3D protein structure predictions made by AI could boost cancer research and drug discovery
In a living being, proteins make up roughly everything: from the molecular machines running every cell's metabolism, to the tip of your hair. Encoded in the DNA, a protein may be represented as a thread of hundreds of individual molecules called amino acids, linked together. Depending on its particular amino acid combination, a protein folds in one way or another, resulting in a functional 3D shape. The shape makes the function, and with 20 different amino acids available, the possible combinations are countless.
Current genomic technologies make it very easy to know the amino acid sequence of a protein but knowing its 3D shape requires expensive and time-consuming experimental procedures, which are not always successful. For decades, researchers have tried to understand what makes a protein fold in a particular shape, to predict it from its amino acid sequence.
Alpha Fold 2 is a neural network developed by Deep Mind, a Google-owned Artificial Intelligence company, specifically trained to solve the 3D structure of proteins precisely from its amino acid sequence. Its accuracy impressed the scientific community a few years ago after its victories at the annual international contest on protein structure modeling CASP, when its team presented the full proteome for 11 different species, including humans.
To put all the data released by Alpha Fold 2 into context (over 300k models and growing), a community of independent researchers including Dr. Eduard Porta, head of the Cancer Immunogenetics group at the Josep Carreras Leukaemia Research Institute, compared the new structures made available to those currently available and concluded that Alpha Fold 2 contributed an extra 25% of high-quality protein structures to any given species. Their analysis has been recently published in Nature Structural & Molecular Biology.
The key role that many proteins play in disease, such as cancer, is already known, but the lack of a deep knowledge of their functioning at the molecular level prevents the development of specific strategies against them. The structural information of these proteins will help scientists to understand those proteins much better, to know what other molecules they may interact with inside the cell and to design new drugs, capable of interfering with their function when they are altered.
There are limitations, of course, to the capabilities of Alpha Fold 2. The community team found the algorithm has problems when trying to recreate protein complexes. Most proteins work together with other proteins to get a biological function done, so predicting how different proteins could stick together would be highly desirable. Another limitation identified is its inability to show the structure of mutated proteins, with altered amino acids on its sequence. Mutations often result in abnormal protein function and are the cause of many diseases like cancer.

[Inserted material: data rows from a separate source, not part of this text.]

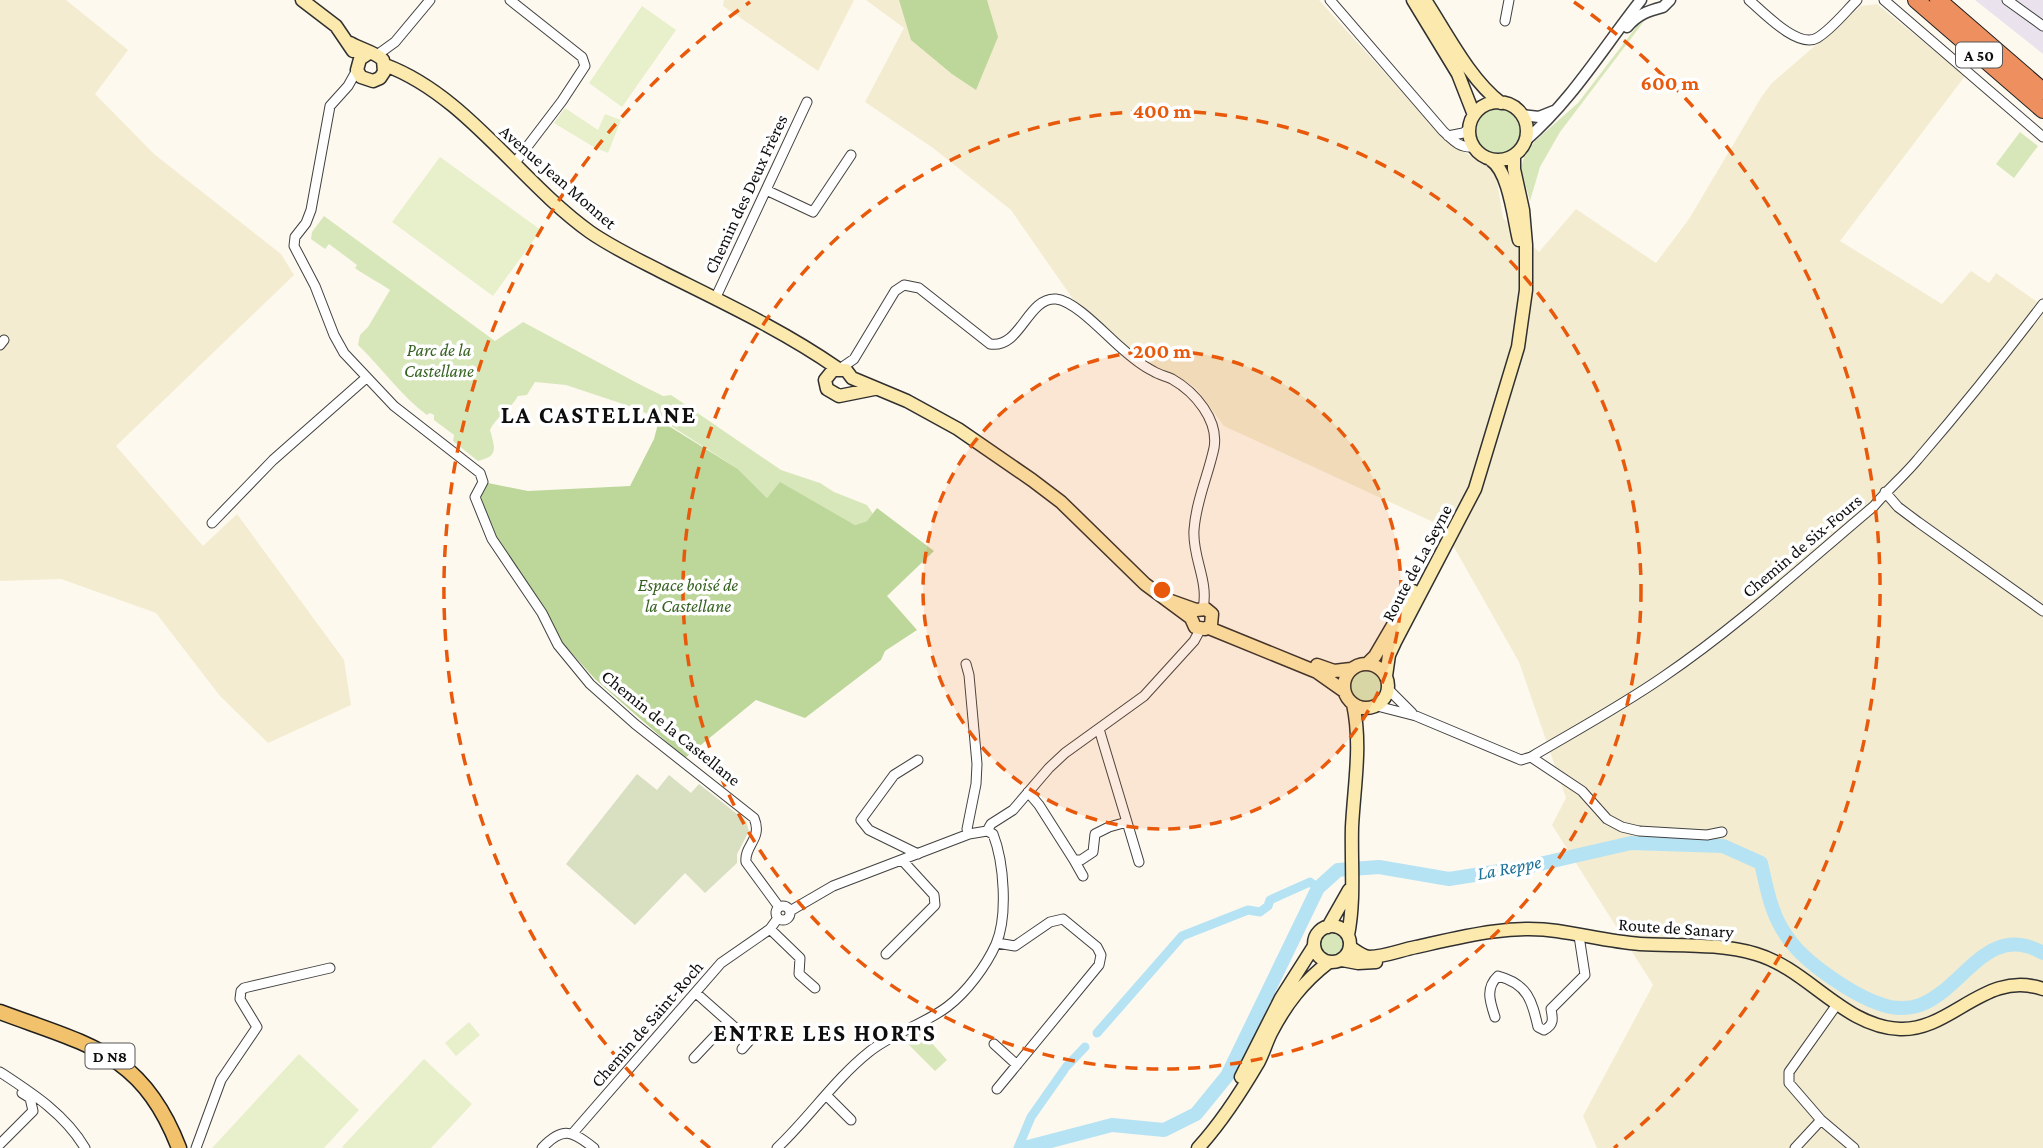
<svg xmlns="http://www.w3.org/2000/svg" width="2043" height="1148" viewBox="0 0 2043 1148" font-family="'Crimson Pro',serif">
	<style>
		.industrial { fill: #eae2ec }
		.farmland { fill: #f3ecd0 }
		.green { fill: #d7e7ba }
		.forest { fill: #bdd79a }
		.cemetery { fill: #d9dfc1 }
		.pitch { fill: #e7efcb }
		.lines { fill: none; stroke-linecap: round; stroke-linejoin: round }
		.canal { stroke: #b6e3f3; stroke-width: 9 }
		.river { stroke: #b6e3f3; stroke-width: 14 }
		.minor-casing { stroke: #414141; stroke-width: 11 }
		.tertiary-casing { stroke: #414141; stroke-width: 13 }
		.secondary-casing { stroke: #303030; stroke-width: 15 }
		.primary-casing { stroke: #1f1f1f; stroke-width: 17 }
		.motorway-casing { stroke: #1f1f1f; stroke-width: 18 }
		.minor { stroke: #fff; stroke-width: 9 }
		.tertiary { stroke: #fff; stroke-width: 10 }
		.secondary { stroke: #fbe9ad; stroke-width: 12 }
		.primary { stroke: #f2c16b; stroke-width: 14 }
		.motorway { stroke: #ed8f5e; stroke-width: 16 }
		.ring { fill: none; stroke: #e8590c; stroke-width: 3.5; stroke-dasharray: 12 9 }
		.labels { text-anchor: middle; stroke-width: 7; stroke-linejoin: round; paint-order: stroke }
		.shield { fill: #fff; stroke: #565656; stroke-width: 2 }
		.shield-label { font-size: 16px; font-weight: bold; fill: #0e0e0e }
		.street-label { font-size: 18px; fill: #0e0e0e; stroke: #fff }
		.park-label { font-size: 18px; font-style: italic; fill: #366221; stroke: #fff }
		.water-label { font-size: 19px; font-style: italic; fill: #1d729a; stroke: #fff }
		.district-label { font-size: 24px; font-weight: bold; letter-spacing: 2px; fill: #0e0e0e; stroke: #fff }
		.centre { fill: #e8590c; stroke: #fff; stroke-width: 3.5 }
		.ring-label { font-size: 21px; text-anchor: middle; font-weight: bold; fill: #e8590c; stroke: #fff; stroke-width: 7; stroke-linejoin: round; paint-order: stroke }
	</style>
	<rect width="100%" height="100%" fill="#fef9ef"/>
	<!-- industrial -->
	<path class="industrial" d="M1975,0H2043V54Z"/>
	<!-- farmland -->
	<path class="farmland" d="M0,0H66L128,50L95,94L154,154L281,254L294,275L116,446L203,546L237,514L344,660L351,705L268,743L220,696L156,613L61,579L0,581Z
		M724,0H854L818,71L723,6Z
		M866,0H1319L1448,143L1487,165L1496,175L1503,218L1539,252L1576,209L1656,263L1689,219L1762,96L1772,83L1861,6L1877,4L1965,76L1840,241L1942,304L1971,271L1989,283L1996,273L2043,306V1148H1597L1583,1116L1653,985L1552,825L1566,798L1519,662L1442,526L1224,426L1196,388L1176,375L1157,369L1116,341L1075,302L1011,210L933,148L865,102L904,28Z"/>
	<!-- green -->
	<path class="green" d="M1645,20L1560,132L1540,167L1530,201L1521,168L1524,157L1535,141L1578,103L1637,26Z
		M1469 131a29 29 0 1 1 58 0a29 29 0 1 1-58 0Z
		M2020,132L2038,146L2014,178L1996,164Z
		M324,216L495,341L523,322L639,384L663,396L671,395L677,399L781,470L820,483L834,492L867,505L873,514L867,521L855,525L780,483L767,498L738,469L665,422L632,407L566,385L535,382L527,395L518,396C510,410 496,417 490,430C495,448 499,456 478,461L453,441L454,435L434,420V415L430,413L427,415C401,396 382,368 358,345L360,335L368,327L390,290C379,282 367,277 355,268L357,265L329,244L325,249L311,239L312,232Z
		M1344 686a22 22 0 1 1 44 0a22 22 0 1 1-44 0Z
		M1314 944a18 18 0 1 1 36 0a18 18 0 1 1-36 0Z
		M920,1030L947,1060L935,1071L902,1038Z"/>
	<!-- forest -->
	<path class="forest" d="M899,0H987L998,37L976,90L952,74L911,40Z
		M659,420L738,469L767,498L780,482L855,525L867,521L877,508L934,551L887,596L917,630L885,651L881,660L805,718L756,700L685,758L595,679L560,640L512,567L479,504L481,488L488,483L528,491L630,486L654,439Z"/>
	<!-- cemetery -->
	<path class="cemetery" d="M637,774L657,790L669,775L691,793L699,784L746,821L749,831L737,854V863L705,893L685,873L635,925L566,864Z"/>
	<!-- pitch -->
	<path class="pitch" d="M642,6L676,30L622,107L589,83Z
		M565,108L598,130L605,114L621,120L608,153L592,146L554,123Z
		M440,157L541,230L493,296L392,222Z
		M469,1022L480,1035L456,1056L445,1043Z
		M299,1054L359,1110L324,1148H212Z
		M424,1059L472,1104L431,1148H344L342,1147Z"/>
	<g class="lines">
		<!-- canal -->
		<path class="canal" d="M1097,1033L1182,936L1248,910L1260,912L1268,906L1270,900L1310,882L1318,888
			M1066,1067L1085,1047
			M1018,1148L1031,1117L1064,1070"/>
		<!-- river -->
		<path class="river" d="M1024,1148L1112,1125L1164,1130L1196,1114L1227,1076L1318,888L1338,870L1379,867L1449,879L1531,866L1631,843L1723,846L1761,863C1767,889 1771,915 1788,938C1805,963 1854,996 1883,1005C1894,1009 1909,1009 1920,1005C1965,988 1987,921 2043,953"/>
		<defs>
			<path id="minor" d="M510,0L582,57L585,66L562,101L514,164
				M1330,0L1443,131C1453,140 1459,148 1473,147
				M1749,0C1763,12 1798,49 1817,38C1832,29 1845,12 1857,0
				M1884,0L2043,137
				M2007,0L2043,26
				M1505,21L1509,0
				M377,55L395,42L430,0
				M357,70L348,86L330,106L311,210L306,223L295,237L294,246L315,286L334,335L344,353L394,406L480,473L483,482L475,497L492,539L542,613L558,645L590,684L635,724L754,818C763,839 744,845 746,862L779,907
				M1448,136L1463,133L1469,129
				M766,190L813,212L851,155
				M715,299L807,102
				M0,345L4,340
				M841,368L854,359L895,291L904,285L919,288L990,344C1021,349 1027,297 1056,299C1075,301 1104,333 1119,346C1129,355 1140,365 1153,371C1159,375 1166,376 1172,379C1195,392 1219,420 1214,448C1208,476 1196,501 1194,530C1192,557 1209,581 1203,608
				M1885,492L1898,507L1918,522L2043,611
				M212,523L273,460L366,378
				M966,664L969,675L977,764L976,784L967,829L969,834
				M1388,689L1412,713
				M1377,706L1416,716L1521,760L1531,757C1575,731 1621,706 1663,677C1738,626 1805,564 1874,506C1888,489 1904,476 1918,459C1962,408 2003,357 2043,304
				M1531,757L1582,791L1607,819L1622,827L1639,831L1707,835L1722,832
				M918,760L894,775L861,820L869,830L918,854
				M1028,792L1039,805L1074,860H1081L1093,852L1095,834L1109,827L1127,822L1099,729
				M1127,822L1139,862
				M991,824L1013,810L1049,768L1065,753L1144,696L1194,641L1200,630
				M1074,860L1083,876
				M776 913a7 7 0 1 1 14 0a7 7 0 1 1-14 0Z
				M790,911L833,886L969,834L987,831
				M770,929L800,958L799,974L815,988
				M997,943L1015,946L1050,922L1063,919L1097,947L1101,955L1099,965L997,1089
				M886,954L935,905L934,895L902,860
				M696,993L749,1040
				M1838,1003L1789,1072V1083L1821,1120L1854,1148
				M1495,1017C1490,1002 1485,988 1498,976C1528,984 1532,1001 1538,1027L1544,1030C1554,1025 1553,1019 1551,1009L1585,975L1579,936
				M994,1044L1017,1065
				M742,1049L757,1032
				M694,1058L728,1022
				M0,1072C32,1093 65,1114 85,1148
				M826,1095L851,1120
				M573,1133L721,963L770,929L778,918
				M0,1144L33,1111L30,1098L22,1093
				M196,1148L221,1080L257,1027L240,999L241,991L244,988L330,968
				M542,1148C563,1126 572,1131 594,1148
				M777,1148C809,1118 834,1080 869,1052C892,1033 923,1025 947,1007C967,992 986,966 996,944C1008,916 1004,862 993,834L987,831L991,824
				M1795,1148L1821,1120"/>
			<path id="tertiary" d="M1627,27C1638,14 1648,11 1663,7L1670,0
				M1522,115L1539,117L1554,111
				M1526,140C1572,100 1603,48 1641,0"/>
			<path id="secondary" d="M302,0L336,26L353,51
				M1413,0L1458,74L1474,115
				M1425,0C1446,32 1470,80 1501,103
				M350,43C360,49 375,52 383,60L384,72L380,78L373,81L361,77L357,70L360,59L369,53
				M385,65C466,95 520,182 590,232C613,248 639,260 664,273C722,302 784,331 837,368
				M1469 131a29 29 0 1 1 58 0a29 29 0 1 1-58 0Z
				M1491,160C1509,171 1514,220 1519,240
				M874,389L839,396L827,389L825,380L833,370H846L852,378L907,401L958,429L1032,480L1061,502L1145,584L1191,618L1195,627L1205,629L1211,625L1212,614L1206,609L1196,610L1168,600
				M1209,628L1317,672L1344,691
				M1344 686a22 22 0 1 1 44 0a22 22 0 1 1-44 0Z
				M1367,664L1375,656L1413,591
				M1317,665L1334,671L1351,669
				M1386,676L1389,655L1395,642L1475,489L1518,347L1526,290V245L1523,210L1514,169V156
				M1314 944a18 18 0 1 1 36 0a18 18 0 1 1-36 0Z
				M1328,927L1349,890
				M1348,935C1355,900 1351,863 1352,827C1354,786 1362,745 1353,704
				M1350,947C1356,951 1362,956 1369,957C1384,957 1401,950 1416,947C1461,937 1510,924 1557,931C1585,935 1612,942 1640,944C1679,946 1719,943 1756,954C1808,969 1844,1027 1900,1029C1952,1031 1985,969 2043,989
				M1342,960L1358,963L1376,962
				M1241,1077L1281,998L1314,946
				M1198,1148C1221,1123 1241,1092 1258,1063C1263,1054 1266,1043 1271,1033C1286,1004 1303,982 1329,962"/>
			<path id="primary" d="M0,1012C88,1045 142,1052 179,1148"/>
			<path id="motorway" d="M1916,0L2043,110
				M1938,0L2043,91"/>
		</defs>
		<!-- minor casing -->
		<use href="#minor" class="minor-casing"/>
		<!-- tertiary casing -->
		<use href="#tertiary" class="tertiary-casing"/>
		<!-- secondary casing -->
		<use href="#secondary" class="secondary-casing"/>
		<!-- primary casing -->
		<use href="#primary" class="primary-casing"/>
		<!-- motorway casing -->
		<use href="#motorway" class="motorway-casing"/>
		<!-- minor -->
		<use href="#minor" class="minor"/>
		<!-- tertiary -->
		<use href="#tertiary" class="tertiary"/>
		<!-- secondary -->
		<use href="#secondary" class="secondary"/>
		<!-- primary -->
		<use href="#primary" class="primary"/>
		<!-- motorway -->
		<use href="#motorway" class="motorway"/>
	</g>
	<!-- distance rings -->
	<circle cx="1162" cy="590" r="239" fill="#e8590c" fill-opacity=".12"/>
	<g class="ring">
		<circle cx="1162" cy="590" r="239"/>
		<circle cx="1162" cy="590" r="479"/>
		<path d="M710 1148A718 718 0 0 1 750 2M1574 2A718 718 0 0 1 1614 1148"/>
	</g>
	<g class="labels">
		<!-- shield labels -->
		<g class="shield">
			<rect x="1956" y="42.5" width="46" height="25" rx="5"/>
			<rect x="85.5" y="1043.5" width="49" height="25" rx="5"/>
		</g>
		<g class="shield-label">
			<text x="1979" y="61">A 50</text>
			<text x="110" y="1062">D N8</text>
		</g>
		<!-- street labels -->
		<g class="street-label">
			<text transform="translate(558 177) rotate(41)" y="6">Avenue Jean Monnet</text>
			<text transform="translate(746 194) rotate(-65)" y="6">Chemin des Deux Frères</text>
			<text transform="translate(1802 546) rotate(-40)" y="6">Chemin de Six-Fours</text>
			<text transform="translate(1417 563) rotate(-62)" y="6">Route de La Seyne</text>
			<text transform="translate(671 728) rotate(39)" y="6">Chemin de la Castellane</text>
			<text transform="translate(1676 928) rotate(4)" y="6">Route de Sanary</text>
			<text transform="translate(647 1024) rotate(-49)" y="6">Chemin de Saint-Roch</text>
		</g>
		<!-- park labels -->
		<g class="park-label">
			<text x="439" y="356">Parc de la<tspan x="439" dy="21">Castellane</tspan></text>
			<text x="688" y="591">Espace boisé de<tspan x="688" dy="21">la Castellane</tspan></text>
		</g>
		<!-- water labels -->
		<g class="water-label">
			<text transform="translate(1509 867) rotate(-11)" y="7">La Reppe</text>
		</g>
		<!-- district labels -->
		<g class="district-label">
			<text x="599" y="423">LA CASTELLANE</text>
			<text x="825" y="1041">ENTRE LES HORTS</text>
		</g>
	</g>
	<circle cx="1162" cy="590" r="10" class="centre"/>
	<g class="ring-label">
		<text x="1670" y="90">600 m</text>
		<text x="1162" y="118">400 m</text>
		<text x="1162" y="358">200 m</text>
	</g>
</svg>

Despite its limitations, however, the team recognizes the outstanding contribution of Alpha Fold 2 to the community, that will impact basic and biomedical research greatly in the coming years. Not only thanks to its direct contribution (thousands of new reliable 3D protein models), but by starting a new era of computational tools based on artificial intelligence able to yield results that no one can anticipate.
As a matter of fact, this era has already started and, recently, a team at Meta (formerly Facebook) has used a modified version of its natural language predictor to "autocomplete" proteins. This AI tool, called ESMFold, seems to be less accurate compared to its Google counterpart, but is 60 times faster and can overcome some of the identified Alpha Fold 2 limitations, such as handling mutated sequences.
All in all, as the authors of the publication admit, "the application of AlphaFold2 [and the coming tools] will have a transformative impact in life sciences."